Scan the records below for the word "Neckar". Copy each line where it appears.

[Data records]
══════════════════════════════

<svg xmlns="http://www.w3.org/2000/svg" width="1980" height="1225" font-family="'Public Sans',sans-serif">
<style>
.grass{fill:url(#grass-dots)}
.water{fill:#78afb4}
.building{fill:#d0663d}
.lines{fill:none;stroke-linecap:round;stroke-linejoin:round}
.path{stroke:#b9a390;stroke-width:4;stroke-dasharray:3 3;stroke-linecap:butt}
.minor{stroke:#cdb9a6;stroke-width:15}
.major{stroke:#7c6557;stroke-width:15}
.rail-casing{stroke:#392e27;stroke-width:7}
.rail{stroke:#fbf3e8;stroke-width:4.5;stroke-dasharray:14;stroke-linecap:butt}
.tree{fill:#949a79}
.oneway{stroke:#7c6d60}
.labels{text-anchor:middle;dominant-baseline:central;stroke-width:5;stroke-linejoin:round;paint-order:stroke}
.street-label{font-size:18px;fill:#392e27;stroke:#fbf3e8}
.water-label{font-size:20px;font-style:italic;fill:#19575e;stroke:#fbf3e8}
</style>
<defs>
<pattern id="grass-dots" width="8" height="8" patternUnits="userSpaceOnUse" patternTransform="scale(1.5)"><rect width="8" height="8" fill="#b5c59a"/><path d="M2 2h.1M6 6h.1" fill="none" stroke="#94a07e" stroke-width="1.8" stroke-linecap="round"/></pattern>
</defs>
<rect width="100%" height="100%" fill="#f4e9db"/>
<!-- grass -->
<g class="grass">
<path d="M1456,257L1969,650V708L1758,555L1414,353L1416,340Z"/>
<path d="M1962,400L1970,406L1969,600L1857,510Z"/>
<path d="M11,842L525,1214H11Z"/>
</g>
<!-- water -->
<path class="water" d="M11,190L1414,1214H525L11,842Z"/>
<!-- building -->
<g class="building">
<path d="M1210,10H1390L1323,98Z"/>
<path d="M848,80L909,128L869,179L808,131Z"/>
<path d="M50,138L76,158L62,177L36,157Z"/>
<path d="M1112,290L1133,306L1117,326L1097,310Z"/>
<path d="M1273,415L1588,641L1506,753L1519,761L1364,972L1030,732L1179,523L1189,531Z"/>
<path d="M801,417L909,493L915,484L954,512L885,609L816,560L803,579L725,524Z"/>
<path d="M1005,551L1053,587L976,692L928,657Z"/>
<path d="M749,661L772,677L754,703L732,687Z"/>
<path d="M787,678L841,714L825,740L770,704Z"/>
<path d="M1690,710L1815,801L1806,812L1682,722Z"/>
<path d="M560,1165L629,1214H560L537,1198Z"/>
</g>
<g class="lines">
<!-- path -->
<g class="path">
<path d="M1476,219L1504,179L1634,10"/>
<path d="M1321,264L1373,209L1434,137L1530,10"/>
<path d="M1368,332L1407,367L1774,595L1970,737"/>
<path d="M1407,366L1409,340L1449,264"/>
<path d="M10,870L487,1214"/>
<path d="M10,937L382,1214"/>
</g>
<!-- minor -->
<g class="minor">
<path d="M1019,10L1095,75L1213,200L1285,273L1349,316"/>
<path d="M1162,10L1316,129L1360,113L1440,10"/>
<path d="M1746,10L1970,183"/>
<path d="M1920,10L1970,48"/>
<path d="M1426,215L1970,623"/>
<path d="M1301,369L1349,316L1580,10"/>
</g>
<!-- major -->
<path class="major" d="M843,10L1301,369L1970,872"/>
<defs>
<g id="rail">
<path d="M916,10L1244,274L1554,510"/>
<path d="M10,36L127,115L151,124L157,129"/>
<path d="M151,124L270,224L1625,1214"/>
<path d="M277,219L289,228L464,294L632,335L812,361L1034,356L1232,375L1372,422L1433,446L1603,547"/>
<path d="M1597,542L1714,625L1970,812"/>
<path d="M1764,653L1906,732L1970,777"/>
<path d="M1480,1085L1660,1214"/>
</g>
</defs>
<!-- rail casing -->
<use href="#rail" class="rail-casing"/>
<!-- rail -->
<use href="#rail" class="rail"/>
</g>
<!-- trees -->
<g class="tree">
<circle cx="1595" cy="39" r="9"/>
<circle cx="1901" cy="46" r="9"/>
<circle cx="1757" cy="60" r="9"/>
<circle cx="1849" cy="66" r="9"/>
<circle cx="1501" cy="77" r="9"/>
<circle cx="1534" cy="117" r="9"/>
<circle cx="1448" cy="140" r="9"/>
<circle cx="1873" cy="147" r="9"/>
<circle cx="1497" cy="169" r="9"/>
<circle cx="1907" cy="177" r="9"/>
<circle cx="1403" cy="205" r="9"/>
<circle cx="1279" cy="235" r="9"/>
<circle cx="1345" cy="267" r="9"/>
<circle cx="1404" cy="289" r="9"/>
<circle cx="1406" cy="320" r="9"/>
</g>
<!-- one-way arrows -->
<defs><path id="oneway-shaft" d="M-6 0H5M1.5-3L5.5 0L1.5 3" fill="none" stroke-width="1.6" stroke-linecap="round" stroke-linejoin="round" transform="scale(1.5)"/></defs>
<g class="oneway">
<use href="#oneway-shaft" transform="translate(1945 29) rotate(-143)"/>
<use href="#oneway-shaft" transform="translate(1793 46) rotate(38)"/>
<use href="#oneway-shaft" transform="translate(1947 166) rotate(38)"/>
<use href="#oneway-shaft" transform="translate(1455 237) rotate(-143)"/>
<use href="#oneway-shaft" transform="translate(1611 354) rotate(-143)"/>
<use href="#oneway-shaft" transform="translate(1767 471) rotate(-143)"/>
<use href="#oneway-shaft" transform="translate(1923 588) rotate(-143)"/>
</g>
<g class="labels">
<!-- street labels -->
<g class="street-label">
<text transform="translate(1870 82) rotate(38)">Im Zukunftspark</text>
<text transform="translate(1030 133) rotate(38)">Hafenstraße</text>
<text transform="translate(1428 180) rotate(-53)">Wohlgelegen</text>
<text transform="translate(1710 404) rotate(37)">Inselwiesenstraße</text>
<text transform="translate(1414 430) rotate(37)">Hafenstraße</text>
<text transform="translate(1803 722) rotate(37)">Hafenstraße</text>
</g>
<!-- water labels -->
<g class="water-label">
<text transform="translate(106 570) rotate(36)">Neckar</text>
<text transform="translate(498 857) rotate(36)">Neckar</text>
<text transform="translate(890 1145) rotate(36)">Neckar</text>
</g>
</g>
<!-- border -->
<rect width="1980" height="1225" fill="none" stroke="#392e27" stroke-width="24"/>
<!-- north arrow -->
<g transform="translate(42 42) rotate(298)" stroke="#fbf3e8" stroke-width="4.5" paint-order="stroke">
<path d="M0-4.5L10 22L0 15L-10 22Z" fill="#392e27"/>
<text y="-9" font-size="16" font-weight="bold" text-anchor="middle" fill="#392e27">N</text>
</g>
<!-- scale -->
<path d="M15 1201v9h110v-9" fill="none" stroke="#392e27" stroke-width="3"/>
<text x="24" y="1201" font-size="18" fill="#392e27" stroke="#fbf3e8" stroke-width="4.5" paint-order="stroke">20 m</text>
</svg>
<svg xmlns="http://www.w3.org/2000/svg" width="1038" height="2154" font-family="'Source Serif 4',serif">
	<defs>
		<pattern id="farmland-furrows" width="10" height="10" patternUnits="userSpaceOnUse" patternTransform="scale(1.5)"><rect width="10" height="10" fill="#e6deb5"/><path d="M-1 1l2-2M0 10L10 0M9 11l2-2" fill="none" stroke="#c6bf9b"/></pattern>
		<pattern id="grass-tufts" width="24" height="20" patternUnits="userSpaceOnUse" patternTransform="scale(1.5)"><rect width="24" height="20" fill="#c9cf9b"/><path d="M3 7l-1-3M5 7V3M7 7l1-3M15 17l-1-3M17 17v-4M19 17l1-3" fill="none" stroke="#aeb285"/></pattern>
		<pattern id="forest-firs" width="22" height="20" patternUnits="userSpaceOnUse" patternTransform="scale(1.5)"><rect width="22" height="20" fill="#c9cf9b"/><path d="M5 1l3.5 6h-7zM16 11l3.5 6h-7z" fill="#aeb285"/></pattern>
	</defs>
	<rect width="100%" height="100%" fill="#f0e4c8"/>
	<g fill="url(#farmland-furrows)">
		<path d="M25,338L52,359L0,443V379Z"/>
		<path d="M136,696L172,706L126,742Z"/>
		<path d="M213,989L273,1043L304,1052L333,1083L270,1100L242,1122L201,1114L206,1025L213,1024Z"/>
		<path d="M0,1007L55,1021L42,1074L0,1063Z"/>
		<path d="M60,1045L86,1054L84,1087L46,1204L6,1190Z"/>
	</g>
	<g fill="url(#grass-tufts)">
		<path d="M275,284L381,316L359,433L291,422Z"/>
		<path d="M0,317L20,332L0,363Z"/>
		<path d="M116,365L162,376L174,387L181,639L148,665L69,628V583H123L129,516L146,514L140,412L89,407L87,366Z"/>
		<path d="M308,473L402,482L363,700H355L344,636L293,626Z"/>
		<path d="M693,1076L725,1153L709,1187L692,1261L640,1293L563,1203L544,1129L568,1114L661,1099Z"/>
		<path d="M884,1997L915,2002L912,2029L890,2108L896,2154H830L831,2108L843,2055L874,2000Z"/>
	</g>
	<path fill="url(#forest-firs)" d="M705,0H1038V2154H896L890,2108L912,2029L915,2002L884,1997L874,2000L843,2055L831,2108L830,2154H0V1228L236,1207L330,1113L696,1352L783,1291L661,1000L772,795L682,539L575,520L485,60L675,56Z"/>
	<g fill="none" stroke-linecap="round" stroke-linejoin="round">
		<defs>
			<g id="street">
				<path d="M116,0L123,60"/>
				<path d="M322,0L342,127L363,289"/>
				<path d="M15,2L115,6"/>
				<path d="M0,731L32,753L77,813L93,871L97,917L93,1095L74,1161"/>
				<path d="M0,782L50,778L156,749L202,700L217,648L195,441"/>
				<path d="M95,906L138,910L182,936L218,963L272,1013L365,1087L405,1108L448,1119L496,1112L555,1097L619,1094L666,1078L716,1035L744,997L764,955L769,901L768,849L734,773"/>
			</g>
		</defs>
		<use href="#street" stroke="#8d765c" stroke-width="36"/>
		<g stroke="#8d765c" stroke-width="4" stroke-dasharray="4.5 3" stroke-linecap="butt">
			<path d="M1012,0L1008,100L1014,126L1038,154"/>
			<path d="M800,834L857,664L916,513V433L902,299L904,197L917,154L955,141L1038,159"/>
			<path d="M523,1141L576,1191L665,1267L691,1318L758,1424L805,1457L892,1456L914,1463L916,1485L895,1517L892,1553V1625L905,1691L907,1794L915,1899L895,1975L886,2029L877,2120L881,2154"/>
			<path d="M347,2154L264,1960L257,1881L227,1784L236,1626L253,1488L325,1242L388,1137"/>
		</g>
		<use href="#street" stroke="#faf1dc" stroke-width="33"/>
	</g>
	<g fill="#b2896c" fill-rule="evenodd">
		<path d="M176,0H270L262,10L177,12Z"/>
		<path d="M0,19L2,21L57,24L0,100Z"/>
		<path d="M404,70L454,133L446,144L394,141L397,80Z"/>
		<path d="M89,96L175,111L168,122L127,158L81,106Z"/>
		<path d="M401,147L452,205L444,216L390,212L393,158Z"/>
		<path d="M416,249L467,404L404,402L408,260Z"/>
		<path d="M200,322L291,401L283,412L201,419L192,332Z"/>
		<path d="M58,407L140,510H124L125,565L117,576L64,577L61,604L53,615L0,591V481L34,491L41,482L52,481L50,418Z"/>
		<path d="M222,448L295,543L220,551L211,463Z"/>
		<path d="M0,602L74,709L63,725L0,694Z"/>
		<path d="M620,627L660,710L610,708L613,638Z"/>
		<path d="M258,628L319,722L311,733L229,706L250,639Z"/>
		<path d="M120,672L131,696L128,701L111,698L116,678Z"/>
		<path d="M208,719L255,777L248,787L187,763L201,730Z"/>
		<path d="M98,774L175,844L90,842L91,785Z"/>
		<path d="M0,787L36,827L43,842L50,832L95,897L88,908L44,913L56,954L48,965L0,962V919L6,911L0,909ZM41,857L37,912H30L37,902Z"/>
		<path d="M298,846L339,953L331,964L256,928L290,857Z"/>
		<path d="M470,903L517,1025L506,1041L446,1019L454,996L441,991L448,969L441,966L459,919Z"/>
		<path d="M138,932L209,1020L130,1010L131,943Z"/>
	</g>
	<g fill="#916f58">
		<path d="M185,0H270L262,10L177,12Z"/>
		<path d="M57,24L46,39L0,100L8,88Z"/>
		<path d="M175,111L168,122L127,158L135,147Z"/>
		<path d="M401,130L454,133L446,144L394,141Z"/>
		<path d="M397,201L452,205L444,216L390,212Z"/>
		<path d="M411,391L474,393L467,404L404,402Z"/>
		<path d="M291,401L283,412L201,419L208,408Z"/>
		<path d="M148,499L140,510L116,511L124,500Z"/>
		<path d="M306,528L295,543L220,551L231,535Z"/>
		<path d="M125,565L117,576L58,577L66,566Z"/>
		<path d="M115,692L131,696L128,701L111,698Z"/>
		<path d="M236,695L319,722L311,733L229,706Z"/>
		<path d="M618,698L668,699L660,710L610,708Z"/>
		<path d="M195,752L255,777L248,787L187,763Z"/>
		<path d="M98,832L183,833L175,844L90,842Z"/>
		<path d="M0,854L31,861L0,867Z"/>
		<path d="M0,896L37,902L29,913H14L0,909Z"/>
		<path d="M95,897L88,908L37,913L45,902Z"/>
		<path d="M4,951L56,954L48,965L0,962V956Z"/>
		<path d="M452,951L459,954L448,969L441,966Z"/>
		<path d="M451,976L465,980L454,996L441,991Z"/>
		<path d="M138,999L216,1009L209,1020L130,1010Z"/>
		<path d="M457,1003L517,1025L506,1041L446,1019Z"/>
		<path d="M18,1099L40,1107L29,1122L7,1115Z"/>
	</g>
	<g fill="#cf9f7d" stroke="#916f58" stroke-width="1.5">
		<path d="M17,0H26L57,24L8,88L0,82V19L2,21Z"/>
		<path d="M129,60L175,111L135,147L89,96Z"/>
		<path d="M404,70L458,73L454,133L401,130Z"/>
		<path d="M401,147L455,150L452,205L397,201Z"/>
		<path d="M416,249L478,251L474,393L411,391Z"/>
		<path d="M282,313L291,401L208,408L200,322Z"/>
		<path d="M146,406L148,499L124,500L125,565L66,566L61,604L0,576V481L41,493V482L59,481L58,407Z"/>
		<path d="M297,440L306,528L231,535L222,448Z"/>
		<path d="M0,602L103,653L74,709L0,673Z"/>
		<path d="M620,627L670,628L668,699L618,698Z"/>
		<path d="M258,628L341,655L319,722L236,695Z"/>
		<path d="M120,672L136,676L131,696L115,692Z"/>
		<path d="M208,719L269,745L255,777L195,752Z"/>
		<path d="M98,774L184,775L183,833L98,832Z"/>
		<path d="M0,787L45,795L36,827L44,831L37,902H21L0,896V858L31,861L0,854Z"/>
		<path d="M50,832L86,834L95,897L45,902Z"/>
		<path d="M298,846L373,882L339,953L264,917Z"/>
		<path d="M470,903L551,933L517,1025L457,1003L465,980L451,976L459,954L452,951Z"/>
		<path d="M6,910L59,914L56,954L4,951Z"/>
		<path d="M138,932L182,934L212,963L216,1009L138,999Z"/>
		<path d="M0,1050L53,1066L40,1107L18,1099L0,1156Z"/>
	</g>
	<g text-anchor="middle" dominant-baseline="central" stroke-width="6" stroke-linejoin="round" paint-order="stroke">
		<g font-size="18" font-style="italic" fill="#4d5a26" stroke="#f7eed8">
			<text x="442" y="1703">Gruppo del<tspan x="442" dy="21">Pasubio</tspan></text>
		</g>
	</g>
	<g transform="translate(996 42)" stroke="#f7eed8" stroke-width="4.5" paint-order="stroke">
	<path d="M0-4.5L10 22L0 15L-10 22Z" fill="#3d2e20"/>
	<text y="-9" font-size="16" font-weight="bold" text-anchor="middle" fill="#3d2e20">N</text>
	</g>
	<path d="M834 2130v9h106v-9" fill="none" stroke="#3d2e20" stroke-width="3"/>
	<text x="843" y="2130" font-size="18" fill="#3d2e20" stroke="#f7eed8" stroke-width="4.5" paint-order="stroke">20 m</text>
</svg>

══════════════════════════════

> Written response
<text transform="translate(106 570) rotate(36)">Neckar</text>
<text transform="translate(498 857) rotate(36)">Neckar</text>
<text transform="translate(890 1145) rotate(36)">Neckar</text>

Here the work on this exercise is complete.